Fund for Reconciliation and Development
- Formation: 1985
- Tax ID no.: 23-2569447
- Website: www.ffrd.org

= Fund for Reconciliation and Development =

Fund for Reconciliation and Development Is a non-profit organization supporting efforts for reconciliation between the United States and Vietnam, Cambodia, Laos, and Cuba, as well as the development of these countries.

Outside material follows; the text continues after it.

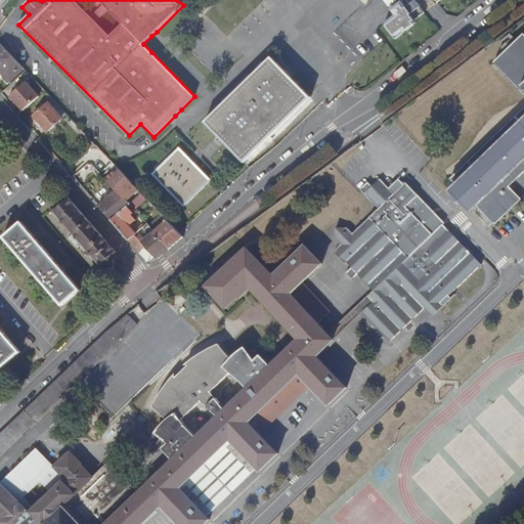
[(384,24),(386,26),(393,36),(401,31),(407,31),(413,26),(413,22),(425,13),(421,8),(418,10),(412,2),(410,4),(406,0),(403,0),(391,10),(395,15),(384,24)]
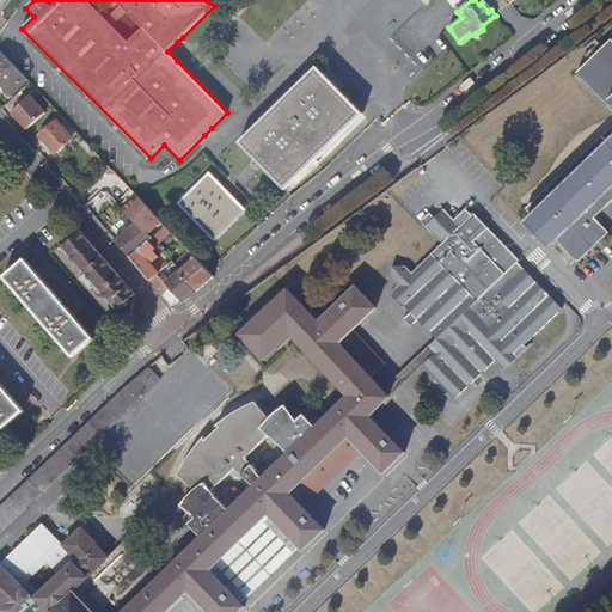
[(595,213),(611,197),(611,36),(611,37),(576,71),(611,106),(611,122),(526,206),(533,213),(525,221),(530,226),(549,245),(557,238),(580,261),(611,230),(595,213)]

It was established in 1985 as a US-Indochina Reconciliation Project (USIRP), which ensued from the American Friends Service Committee, a Quaker program.

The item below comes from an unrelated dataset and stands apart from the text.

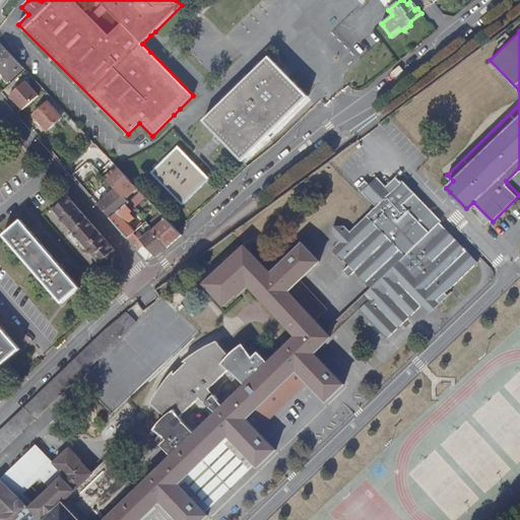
[(23,68),(2,46),(0,47),(0,71),(9,81),(23,68)]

The organization aims at reaching fully normal diplomatic, cultural, educational, and economic relations between the United States and the above-mentioned countries.

==Latest projects==
- Mobilizing support for ratification of the trade agreement with Laos.
- Sending observers to the Cambodian national election in July 2003.
- Educating the American people and officials about the unmet moral responsibility for legacies of war such as Agent Orange.
- Deepening and broadening relations of the US with Cambodia, Laos and Vietnam, and forestall efforts to reverse them on human rights and trade protection grounds.
- Initiating projects to bring to the US for training provincial level international cooperation staff and representatives of domestic NGOs and peoples organizations from Cambodia, Laos and Vietnam
- Mobilizing public and industry opinion to end restrictions on travel to Cuba.

Executive Director of FRD is John McAuliff.

Fund for Reconciliation and Development is financed by foundations, US and European government agencies, international organizations, and private donations.